* **Task directions**:
Copy every item below word for word, keeping each line unchanged.

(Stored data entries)
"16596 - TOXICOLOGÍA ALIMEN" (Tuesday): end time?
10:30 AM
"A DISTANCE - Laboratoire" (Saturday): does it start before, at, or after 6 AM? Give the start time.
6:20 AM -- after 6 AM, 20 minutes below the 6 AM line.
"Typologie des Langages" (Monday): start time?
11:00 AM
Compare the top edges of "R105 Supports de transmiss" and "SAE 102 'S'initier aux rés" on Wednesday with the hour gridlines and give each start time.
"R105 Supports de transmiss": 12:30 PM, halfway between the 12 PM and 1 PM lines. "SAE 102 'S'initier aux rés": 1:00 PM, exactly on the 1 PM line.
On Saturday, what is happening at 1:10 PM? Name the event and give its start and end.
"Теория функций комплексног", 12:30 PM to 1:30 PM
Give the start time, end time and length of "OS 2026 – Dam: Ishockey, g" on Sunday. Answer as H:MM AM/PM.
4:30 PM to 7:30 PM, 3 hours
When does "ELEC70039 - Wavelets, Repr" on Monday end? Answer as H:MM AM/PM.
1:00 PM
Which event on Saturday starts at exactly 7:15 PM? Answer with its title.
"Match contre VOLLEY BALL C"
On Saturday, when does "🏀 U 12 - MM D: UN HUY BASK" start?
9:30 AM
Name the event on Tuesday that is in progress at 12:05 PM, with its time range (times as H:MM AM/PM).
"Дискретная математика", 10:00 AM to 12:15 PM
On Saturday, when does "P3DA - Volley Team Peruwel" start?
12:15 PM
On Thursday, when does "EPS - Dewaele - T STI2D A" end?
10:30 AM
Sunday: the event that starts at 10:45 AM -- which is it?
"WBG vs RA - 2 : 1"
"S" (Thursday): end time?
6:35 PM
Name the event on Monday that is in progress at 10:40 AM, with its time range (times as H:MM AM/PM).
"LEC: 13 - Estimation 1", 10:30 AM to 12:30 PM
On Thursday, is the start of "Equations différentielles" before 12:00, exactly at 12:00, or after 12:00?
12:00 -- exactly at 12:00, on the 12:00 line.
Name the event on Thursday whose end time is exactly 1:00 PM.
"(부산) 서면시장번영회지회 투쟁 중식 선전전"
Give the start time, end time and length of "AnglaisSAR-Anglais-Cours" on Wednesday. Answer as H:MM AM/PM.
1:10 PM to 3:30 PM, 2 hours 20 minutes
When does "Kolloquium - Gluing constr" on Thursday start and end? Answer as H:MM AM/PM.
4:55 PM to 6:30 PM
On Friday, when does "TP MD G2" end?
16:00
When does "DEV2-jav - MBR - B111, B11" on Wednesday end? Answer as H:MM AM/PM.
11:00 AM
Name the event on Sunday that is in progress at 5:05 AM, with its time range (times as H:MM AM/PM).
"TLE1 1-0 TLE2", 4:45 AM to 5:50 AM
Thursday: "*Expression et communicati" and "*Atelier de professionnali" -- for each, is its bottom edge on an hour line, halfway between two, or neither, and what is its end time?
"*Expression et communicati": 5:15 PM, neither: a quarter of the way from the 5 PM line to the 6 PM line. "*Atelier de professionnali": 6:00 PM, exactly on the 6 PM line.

* **Task output**:
"16596 - TOXICOLOGÍA ALIMEN" (Tuesday): end time?
10:30 AM
"A DISTANCE - Laboratoire" (Saturday): does it start before, at, or after 6 AM? Give the start time.
6:20 AM -- after 6 AM, 20 minutes below the 6 AM line.
"Typologie des Langages" (Monday): start time?
11:00 AM
Compare the top edges of "R105 Supports de transmiss" and "SAE 102 'S'initier aux rés" on Wednesday with the hour gridlines and give each start time.
"R105 Supports de transmiss": 12:30 PM, halfway between the 12 PM and 1 PM lines. "SAE 102 'S'initier aux rés": 1:00 PM, exactly on the 1 PM line.
On Saturday, what is happening at 1:10 PM? Name the event and give its start and end.
"Теория функций комплексног", 12:30 PM to 1:30 PM
Give the start time, end time and length of "OS 2026 – Dam: Ishockey, g" on Sunday. Answer as H:MM AM/PM.
4:30 PM to 7:30 PM, 3 hours
When does "ELEC70039 - Wavelets, Repr" on Monday end? Answer as H:MM AM/PM.
1:00 PM
Which event on Saturday starts at exactly 7:15 PM? Answer with its title.
"Match contre VOLLEY BALL C"
On Saturday, when does "🏀 U 12 - MM D: UN HUY BASK" start?
9:30 AM
Name the event on Tuesday that is in progress at 12:05 PM, with its time range (times as H:MM AM/PM).
"Дискретная математика", 10:00 AM to 12:15 PM
On Saturday, when does "P3DA - Volley Team Peruwel" start?
12:15 PM
On Thursday, when does "EPS - Dewaele - T STI2D A" end?
10:30 AM
Sunday: the event that starts at 10:45 AM -- which is it?
"WBG vs RA - 2 : 1"
"S" (Thursday): end time?
6:35 PM
Name the event on Monday that is in progress at 10:40 AM, with its time range (times as H:MM AM/PM).
"LEC: 13 - Estimation 1", 10:30 AM to 12:30 PM
On Thursday, is the start of "Equations différentielles" before 12:00, exactly at 12:00, or after 12:00?
12:00 -- exactly at 12:00, on the 12:00 line.
Name the event on Thursday whose end time is exactly 1:00 PM.
"(부산) 서면시장번영회지회 투쟁 중식 선전전"
Give the start time, end time and length of "AnglaisSAR-Anglais-Cours" on Wednesday. Answer as H:MM AM/PM.
1:10 PM to 3:30 PM, 2 hours 20 minutes
When does "Kolloquium - Gluing constr" on Thursday start and end? Answer as H:MM AM/PM.
4:55 PM to 6:30 PM
On Friday, when does "TP MD G2" end?
16:00
When does "DEV2-jav - MBR - B111, B11" on Wednesday end? Answer as H:MM AM/PM.
11:00 AM
Name the event on Sunday that is in progress at 5:05 AM, with its time range (times as H:MM AM/PM).
"TLE1 1-0 TLE2", 4:45 AM to 5:50 AM
Thursday: "*Expression et communicati" and "*Atelier de professionnali" -- for each, is its bottom edge on an hour line, halfway between two, or neither, and what is its end time?
"*Expression et communicati": 5:15 PM, neither: a quarter of the way from the 5 PM line to the 6 PM line. "*Atelier de professionnali": 6:00 PM, exactly on the 6 PM line.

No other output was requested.